ICG Enterprise Trust plc (LON:ICGT) is the topic of conversation when Hardman and Co’s Analyst Mark Thomas caught up with DirectorsTalk for an exclusive interview.
Q1: Your recent report on ICG Enterprise Trust sits behind a disclaimer. What can you tell us about that?
A1: It is just the standard disclaimer that many investment companies have. In essence, for regulatory reasons, there are some countries (like the US) where the report should not be read. In the UK, because private equity (PE) is not a simple asset class, it should only be looked at by professional/qualified investors. Page 2 of the report gives all the details.
Q2: Can you give us a brief summary of your report FY’22: you couldn’t ask for more?
A2: The companyreported another strong year, with an NAV per share total return of 24.4%, its 13th consecutive year of double-digit NAV growth. It materially outperformed the UK public market index, with a five-year CAGR of 16.4% (post all fees), three times the FTSE All-Share index total return.

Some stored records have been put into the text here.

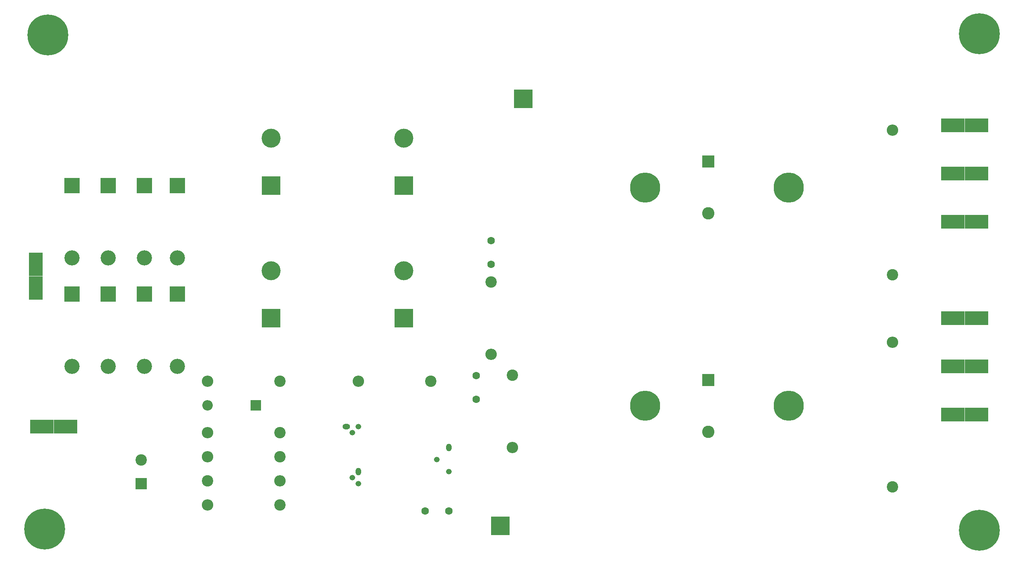
<source format=gbr>
G04 #@! TF.GenerationSoftware,KiCad,Pcbnew,(5.1.6-0)*
G04 #@! TF.CreationDate,2021-07-15T11:48:56+10:00*
G04 #@! TF.ProjectId,EDUC-8 PSU,45445543-2d38-4205-9053-552e6b696361,rev?*
G04 #@! TF.SameCoordinates,Original*
G04 #@! TF.FileFunction,Copper,L1,Top*
G04 #@! TF.FilePolarity,Positive*
%FSLAX46Y46*%
G04 Gerber Fmt 4.6, Leading zero omitted, Abs format (unit mm)*
G04 Created by KiCad (PCBNEW (5.1.6-0)) date 2021-07-15 11:48:56*
%MOMM*%
%LPD*%
G01*
G04 APERTURE LIST*
G04 #@! TA.AperFunction,ComponentPad*
%ADD10O,3.200000X3.200000*%
G04 #@! TD*
G04 #@! TA.AperFunction,ComponentPad*
%ADD11R,3.200000X3.200000*%
G04 #@! TD*
G04 #@! TA.AperFunction,ComponentPad*
%ADD12O,2.200000X2.200000*%
G04 #@! TD*
G04 #@! TA.AperFunction,ComponentPad*
%ADD13R,2.200000X2.200000*%
G04 #@! TD*
G04 #@! TA.AperFunction,ComponentPad*
%ADD14R,3.000000X5.000000*%
G04 #@! TD*
G04 #@! TA.AperFunction,ComponentPad*
%ADD15R,5.000000X3.000000*%
G04 #@! TD*
G04 #@! TA.AperFunction,ComponentPad*
%ADD16C,0.900000*%
G04 #@! TD*
G04 #@! TA.AperFunction,ComponentPad*
%ADD17C,8.600000*%
G04 #@! TD*
G04 #@! TA.AperFunction,ComponentPad*
%ADD18C,6.350000*%
G04 #@! TD*
G04 #@! TA.AperFunction,ComponentPad*
%ADD19C,2.600000*%
G04 #@! TD*
G04 #@! TA.AperFunction,ComponentPad*
%ADD20R,2.600000X2.600000*%
G04 #@! TD*
G04 #@! TA.AperFunction,ComponentPad*
%ADD21O,1.200000X1.200000*%
G04 #@! TD*
G04 #@! TA.AperFunction,ComponentPad*
%ADD22O,1.600000X1.200000*%
G04 #@! TD*
G04 #@! TA.AperFunction,ComponentPad*
%ADD23C,4.000000*%
G04 #@! TD*
G04 #@! TA.AperFunction,ComponentPad*
%ADD24R,4.000000X4.000000*%
G04 #@! TD*
G04 #@! TA.AperFunction,ComponentPad*
%ADD25C,1.600000*%
G04 #@! TD*
G04 #@! TA.AperFunction,ComponentPad*
%ADD26C,2.400000*%
G04 #@! TD*
G04 #@! TA.AperFunction,ComponentPad*
%ADD27R,2.400000X2.400000*%
G04 #@! TD*
G04 #@! TA.AperFunction,ComponentPad*
%ADD28O,1.200000X1.600000*%
G04 #@! TD*
G04 #@! TA.AperFunction,ComponentPad*
%ADD29O,2.400000X2.400000*%
G04 #@! TD*
G04 APERTURE END LIST*
D10*
X40640000Y-121920000D03*
D11*
X40640000Y-106680000D03*
D10*
X62865000Y-121920000D03*
D11*
X62865000Y-106680000D03*
D10*
X40640000Y-99060000D03*
D11*
X40640000Y-83820000D03*
D10*
X62865000Y-99060000D03*
D11*
X62865000Y-83820000D03*
D12*
X69215000Y-130175000D03*
D13*
X79375000Y-130175000D03*
D14*
X33020000Y-100410000D03*
X33020000Y-105410000D03*
D15*
X39290000Y-134620000D03*
X34290000Y-134620000D03*
X231060000Y-71120000D03*
X226060000Y-71120000D03*
X231060000Y-91440000D03*
X226060000Y-91440000D03*
X231060000Y-81280000D03*
X226060000Y-81280000D03*
X231060000Y-132080000D03*
X226060000Y-132080000D03*
X231060000Y-121920000D03*
X226060000Y-121920000D03*
X231060000Y-111760000D03*
X226060000Y-111760000D03*
D16*
X233928419Y-154183581D03*
X231648000Y-153239000D03*
X229367581Y-154183581D03*
X228423000Y-156464000D03*
X229367581Y-158744419D03*
X231648000Y-159689000D03*
X233928419Y-158744419D03*
X234873000Y-156464000D03*
D17*
X231648000Y-156464000D03*
D16*
X233928419Y-49535581D03*
X231648000Y-48591000D03*
X229367581Y-49535581D03*
X228423000Y-51816000D03*
X229367581Y-54096419D03*
X231648000Y-55041000D03*
X233928419Y-54096419D03*
X234873000Y-51816000D03*
D17*
X231648000Y-51816000D03*
D16*
X37840419Y-49789581D03*
X35560000Y-48845000D03*
X33279581Y-49789581D03*
X32335000Y-52070000D03*
X33279581Y-54350419D03*
X35560000Y-55295000D03*
X37840419Y-54350419D03*
X38785000Y-52070000D03*
D17*
X35560000Y-52070000D03*
D16*
X37205419Y-153929581D03*
X34925000Y-152985000D03*
X32644581Y-153929581D03*
X31700000Y-156210000D03*
X32644581Y-158490419D03*
X34925000Y-159435000D03*
X37205419Y-158490419D03*
X38150000Y-156210000D03*
D17*
X34925000Y-156210000D03*
D18*
X191500000Y-130250000D03*
X161300000Y-130250000D03*
D19*
X174600000Y-135720000D03*
D20*
X174600000Y-124800000D03*
D18*
X191500000Y-84250000D03*
X161300000Y-84250000D03*
D19*
X174600000Y-89720000D03*
D20*
X174600000Y-78800000D03*
D21*
X100965000Y-134620000D03*
X99695000Y-135890000D03*
D22*
X98425000Y-134620000D03*
D23*
X110490000Y-101760000D03*
D24*
X110490000Y-111760000D03*
D23*
X82550000Y-101760000D03*
D24*
X82550000Y-111760000D03*
D23*
X82550000Y-73820000D03*
D24*
X82550000Y-83820000D03*
D23*
X110490000Y-73820000D03*
D24*
X110490000Y-83820000D03*
D25*
X125730000Y-123905000D03*
X125730000Y-128905000D03*
X128900000Y-100400000D03*
X128900000Y-95400000D03*
X115015000Y-152400000D03*
X120015000Y-152400000D03*
D26*
X55245000Y-141685000D03*
D27*
X55245000Y-146685000D03*
D10*
X55880000Y-99060000D03*
D11*
X55880000Y-83820000D03*
D10*
X48260000Y-99060000D03*
D11*
X48260000Y-83820000D03*
D10*
X55880000Y-121920000D03*
D11*
X55880000Y-106680000D03*
D10*
X48260000Y-121920000D03*
D11*
X48260000Y-106680000D03*
D24*
X130810000Y-155575000D03*
X135636000Y-65532000D03*
D21*
X120015000Y-144145000D03*
X117475000Y-141605000D03*
D28*
X120015000Y-139065000D03*
D21*
X100965000Y-146685000D03*
X99695000Y-145415000D03*
D28*
X100965000Y-144145000D03*
D29*
X133350000Y-139065000D03*
D26*
X133350000Y-123825000D03*
D29*
X128905000Y-119380000D03*
D26*
X128905000Y-104140000D03*
D29*
X213360000Y-116840000D03*
D26*
X213360000Y-147320000D03*
D29*
X213360000Y-72136000D03*
D26*
X213360000Y-102616000D03*
D29*
X69215000Y-151130000D03*
D26*
X84455000Y-151130000D03*
D29*
X84455000Y-146050000D03*
D26*
X69215000Y-146050000D03*
D29*
X69215000Y-140970000D03*
D26*
X84455000Y-140970000D03*
D29*
X100965000Y-125095000D03*
D26*
X116205000Y-125095000D03*
D29*
X69215000Y-135890000D03*
D26*
X84455000Y-135890000D03*
D29*
X69215000Y-125095000D03*
D26*
X84455000Y-125095000D03*
M02*

</source>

The portfolio generated a 29.4% return on a local currency basis to January 2022. Total proceeds and new investments were a record £342.9m and £303.7m, respectively, generating net proceeds of £39.2m. Their 36% uplift on exits is in line with historical averages. Investment is focused on businesses with good risk-adjusted returns and defensive growth characteristics.
Q3: Before turning to the results, could you just give a few comments on the strategy?

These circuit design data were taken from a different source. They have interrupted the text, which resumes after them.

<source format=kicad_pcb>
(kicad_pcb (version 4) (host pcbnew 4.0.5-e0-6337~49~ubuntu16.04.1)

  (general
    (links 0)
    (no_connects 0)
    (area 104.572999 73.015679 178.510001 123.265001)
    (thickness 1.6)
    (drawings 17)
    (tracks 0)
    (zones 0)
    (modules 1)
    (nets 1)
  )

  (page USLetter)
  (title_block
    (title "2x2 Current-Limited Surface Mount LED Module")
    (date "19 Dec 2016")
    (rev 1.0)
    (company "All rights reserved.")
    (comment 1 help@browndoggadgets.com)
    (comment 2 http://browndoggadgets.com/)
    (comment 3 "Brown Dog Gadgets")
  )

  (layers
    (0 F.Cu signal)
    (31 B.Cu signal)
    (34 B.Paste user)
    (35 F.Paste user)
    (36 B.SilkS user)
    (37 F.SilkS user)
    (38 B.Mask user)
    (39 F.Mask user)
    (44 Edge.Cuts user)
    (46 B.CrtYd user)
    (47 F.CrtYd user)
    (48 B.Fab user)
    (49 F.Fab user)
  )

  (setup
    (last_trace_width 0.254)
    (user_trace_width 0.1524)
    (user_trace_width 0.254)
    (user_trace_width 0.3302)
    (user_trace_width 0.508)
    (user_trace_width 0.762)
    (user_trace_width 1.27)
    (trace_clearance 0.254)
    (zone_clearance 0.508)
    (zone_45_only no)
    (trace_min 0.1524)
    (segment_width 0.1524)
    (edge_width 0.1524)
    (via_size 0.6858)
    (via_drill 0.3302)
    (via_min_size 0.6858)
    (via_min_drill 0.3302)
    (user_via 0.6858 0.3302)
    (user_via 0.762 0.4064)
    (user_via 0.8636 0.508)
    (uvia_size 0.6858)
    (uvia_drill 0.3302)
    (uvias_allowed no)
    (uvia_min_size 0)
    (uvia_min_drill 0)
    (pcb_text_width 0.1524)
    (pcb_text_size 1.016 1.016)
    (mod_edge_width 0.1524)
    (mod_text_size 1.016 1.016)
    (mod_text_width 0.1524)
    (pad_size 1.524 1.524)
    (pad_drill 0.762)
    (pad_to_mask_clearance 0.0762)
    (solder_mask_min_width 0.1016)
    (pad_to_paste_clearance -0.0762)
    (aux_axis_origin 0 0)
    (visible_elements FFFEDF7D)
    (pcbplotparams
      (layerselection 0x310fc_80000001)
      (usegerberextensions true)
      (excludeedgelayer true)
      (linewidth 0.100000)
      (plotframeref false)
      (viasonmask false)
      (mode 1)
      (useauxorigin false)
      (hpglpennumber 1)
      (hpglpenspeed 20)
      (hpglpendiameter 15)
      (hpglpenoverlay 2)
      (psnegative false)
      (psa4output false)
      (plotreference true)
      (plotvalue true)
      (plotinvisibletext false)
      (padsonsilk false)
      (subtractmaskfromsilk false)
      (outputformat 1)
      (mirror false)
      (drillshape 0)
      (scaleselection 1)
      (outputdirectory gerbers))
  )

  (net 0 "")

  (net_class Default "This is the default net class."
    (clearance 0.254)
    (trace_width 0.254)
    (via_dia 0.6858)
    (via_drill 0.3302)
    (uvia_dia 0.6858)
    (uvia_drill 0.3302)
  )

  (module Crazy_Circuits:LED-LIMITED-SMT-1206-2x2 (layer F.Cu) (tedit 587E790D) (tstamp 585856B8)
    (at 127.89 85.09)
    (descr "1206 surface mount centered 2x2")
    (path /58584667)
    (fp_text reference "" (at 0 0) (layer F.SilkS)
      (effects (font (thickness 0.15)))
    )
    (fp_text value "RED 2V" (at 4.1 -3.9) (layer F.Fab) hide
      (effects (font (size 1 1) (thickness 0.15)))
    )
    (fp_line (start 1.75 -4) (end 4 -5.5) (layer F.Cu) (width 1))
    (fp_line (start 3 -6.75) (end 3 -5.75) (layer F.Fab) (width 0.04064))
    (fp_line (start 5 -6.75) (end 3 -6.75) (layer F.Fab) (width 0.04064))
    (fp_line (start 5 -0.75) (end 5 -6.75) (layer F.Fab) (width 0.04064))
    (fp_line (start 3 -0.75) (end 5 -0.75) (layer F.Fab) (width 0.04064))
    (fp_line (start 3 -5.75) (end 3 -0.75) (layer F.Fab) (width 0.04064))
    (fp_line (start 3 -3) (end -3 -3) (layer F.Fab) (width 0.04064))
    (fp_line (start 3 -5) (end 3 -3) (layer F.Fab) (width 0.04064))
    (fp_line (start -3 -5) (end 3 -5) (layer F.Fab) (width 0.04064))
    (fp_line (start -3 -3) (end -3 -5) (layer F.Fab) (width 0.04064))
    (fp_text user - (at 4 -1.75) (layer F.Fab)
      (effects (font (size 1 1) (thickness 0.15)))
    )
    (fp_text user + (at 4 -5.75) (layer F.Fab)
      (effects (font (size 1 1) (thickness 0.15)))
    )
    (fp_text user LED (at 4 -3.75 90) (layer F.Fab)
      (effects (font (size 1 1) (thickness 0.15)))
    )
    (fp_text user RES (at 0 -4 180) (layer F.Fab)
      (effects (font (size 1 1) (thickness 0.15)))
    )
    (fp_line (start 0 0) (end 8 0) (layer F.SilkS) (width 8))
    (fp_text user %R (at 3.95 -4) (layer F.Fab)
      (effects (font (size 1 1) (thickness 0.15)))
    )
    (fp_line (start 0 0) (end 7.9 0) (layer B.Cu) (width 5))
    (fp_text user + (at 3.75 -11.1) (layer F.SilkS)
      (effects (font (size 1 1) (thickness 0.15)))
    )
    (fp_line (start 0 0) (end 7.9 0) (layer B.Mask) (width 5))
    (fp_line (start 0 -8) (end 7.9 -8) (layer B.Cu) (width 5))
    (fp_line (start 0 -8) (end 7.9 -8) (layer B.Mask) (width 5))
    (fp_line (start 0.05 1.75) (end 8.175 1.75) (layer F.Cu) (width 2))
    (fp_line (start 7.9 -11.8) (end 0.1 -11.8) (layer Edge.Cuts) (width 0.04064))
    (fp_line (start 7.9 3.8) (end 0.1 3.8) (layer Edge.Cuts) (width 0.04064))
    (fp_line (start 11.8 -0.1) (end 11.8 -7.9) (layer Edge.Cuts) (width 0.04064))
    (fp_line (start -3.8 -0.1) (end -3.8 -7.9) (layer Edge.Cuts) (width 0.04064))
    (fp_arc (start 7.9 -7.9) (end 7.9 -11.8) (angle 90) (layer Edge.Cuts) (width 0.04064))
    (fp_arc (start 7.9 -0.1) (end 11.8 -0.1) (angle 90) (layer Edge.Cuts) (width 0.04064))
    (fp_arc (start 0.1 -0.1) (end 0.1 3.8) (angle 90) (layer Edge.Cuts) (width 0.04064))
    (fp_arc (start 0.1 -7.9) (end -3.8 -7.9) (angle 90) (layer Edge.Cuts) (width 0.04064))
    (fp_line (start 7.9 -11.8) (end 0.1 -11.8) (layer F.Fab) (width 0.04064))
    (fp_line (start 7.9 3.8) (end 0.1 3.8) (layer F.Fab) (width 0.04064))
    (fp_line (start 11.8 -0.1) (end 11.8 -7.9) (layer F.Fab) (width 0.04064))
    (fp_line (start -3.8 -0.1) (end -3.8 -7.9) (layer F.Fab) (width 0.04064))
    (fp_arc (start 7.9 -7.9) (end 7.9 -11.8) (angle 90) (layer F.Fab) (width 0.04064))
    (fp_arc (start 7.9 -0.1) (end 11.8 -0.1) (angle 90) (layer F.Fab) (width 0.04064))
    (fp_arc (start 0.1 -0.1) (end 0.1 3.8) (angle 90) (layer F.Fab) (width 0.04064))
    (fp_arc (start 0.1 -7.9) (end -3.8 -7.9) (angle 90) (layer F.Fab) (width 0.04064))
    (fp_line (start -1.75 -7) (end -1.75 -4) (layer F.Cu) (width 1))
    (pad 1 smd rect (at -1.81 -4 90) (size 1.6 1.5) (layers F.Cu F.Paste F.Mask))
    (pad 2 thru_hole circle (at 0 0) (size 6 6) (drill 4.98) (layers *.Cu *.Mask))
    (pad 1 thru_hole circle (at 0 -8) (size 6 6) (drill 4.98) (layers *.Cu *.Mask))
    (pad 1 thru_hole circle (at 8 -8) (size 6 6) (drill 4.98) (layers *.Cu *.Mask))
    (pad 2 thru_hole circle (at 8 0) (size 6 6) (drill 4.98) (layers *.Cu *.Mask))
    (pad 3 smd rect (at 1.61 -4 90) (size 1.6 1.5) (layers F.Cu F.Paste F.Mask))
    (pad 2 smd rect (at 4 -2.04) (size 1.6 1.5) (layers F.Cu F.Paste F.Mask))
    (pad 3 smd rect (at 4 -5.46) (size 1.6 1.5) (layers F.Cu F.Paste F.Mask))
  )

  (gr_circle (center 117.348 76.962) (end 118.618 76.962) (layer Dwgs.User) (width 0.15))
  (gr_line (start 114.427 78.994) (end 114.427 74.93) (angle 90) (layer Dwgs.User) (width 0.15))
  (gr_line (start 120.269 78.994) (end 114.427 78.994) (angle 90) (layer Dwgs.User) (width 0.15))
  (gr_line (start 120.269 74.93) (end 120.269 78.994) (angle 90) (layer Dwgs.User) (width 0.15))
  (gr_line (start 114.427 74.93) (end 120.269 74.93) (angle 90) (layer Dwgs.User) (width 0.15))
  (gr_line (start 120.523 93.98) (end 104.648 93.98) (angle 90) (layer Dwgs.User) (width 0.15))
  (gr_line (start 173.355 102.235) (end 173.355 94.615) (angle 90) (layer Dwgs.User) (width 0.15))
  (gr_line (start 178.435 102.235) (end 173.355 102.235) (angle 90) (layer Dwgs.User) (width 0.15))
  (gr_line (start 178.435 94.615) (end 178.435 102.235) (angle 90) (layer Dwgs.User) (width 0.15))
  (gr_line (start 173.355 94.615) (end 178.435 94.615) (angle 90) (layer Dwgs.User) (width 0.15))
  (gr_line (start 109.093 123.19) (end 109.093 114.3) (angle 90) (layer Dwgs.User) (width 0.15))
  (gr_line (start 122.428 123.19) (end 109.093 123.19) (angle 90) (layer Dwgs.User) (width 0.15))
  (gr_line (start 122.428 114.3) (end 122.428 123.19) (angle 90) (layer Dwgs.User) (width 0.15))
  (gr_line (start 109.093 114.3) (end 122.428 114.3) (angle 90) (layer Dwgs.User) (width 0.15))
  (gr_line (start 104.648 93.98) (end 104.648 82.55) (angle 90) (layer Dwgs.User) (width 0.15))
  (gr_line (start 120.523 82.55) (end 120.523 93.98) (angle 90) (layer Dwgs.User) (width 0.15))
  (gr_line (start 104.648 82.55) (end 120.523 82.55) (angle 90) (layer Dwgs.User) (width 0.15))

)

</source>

A3: ICGT’s strategic approach has given investors market-beating returns and just two down quarters out of 24 since the manager was appointed. In both good and bad years, the model has consistently proved that it can deliver resilient returns, driven by underlying company growth. It is worth putting that strategy and the results into the context of the six years since ICG was appointed as manager.
While there was a smooth transition of the individuals, structurally, ICG gave access to deal flow, especially in the US and other geographies, leveraging ICG’s expertise and co-investment opportunities. Since appointment, they have also moved to be more fully invested, and this has reduced the impact of cash drag on the portfolio. Additionally, there is a different culture in a business that, historically, was more debt-focused, and, in the 24 quarters since the appointment, there have been only two quarters when the NAV has fallen. That, and the five-year CAGR of 16.4% (post all fees), is what defensive growth has delivered.
Q4: So, a bit more on the results themselves?
A4: The portfolio return, on a local currency basis, was 29.4% (five-year average 20.4%). HC investments (49% of the portfolio) generated local currency returns of 23.1%, while ongoing third-party funds generated a local currency return of 36.0%.
The top 30 companies represent 39% of the portfolio value reported aggregated past 12-month revenue growth was 27%, demonstrating the strength of these companies. This revenue growth fed EBITDA growth of 30%, a key driver to the valuation growth.
We believe the market sometimes overlooks the fact that PE is actually about improving the underlying businesses and adding value in ways that cannot be achieved as standalone businesses, and this type of revenue and EBITDA growth proves it.
Total proceeds during the year were £343m, which included 54 full exits that were executed at an average of 36% uplift to carrying value (in line with the 10-year average of 36%), and a 2.6x multiple to cost (10-year average 2.3x). The uplift to carrying value is important in proving again conservative accounting towards the NAV ‒ a trend reporting since the period-end in a number of market-wide PE exits.
Q5: And regarding outlook?
A5: In the results call, management commented that it has reduced risk by focusing on i) mid to large buyouts, ii) Europe and the US, which have the largest and deepest pool of PE assets, iii) high-quality managers (in a market with material differences between top and quartile performances), and iv) most critically, companies with defensive growth characteristics. We explore the underlying characteristics behind this in more detail in our note, but, critically, it is this feature that has consistently delivered the returns evident in ICG Enterprise Trust’s performance over the long term.
When the FTSE All-Share saw falling EBITDA (e.g. in FY’16 and FY’21), ICGT’s top 30 companies still delivered double-digit EBITDA growth. It is in uncertain times that strategies, which proven in the past to have delivered defensive growth, are most likely to be valued by investors again.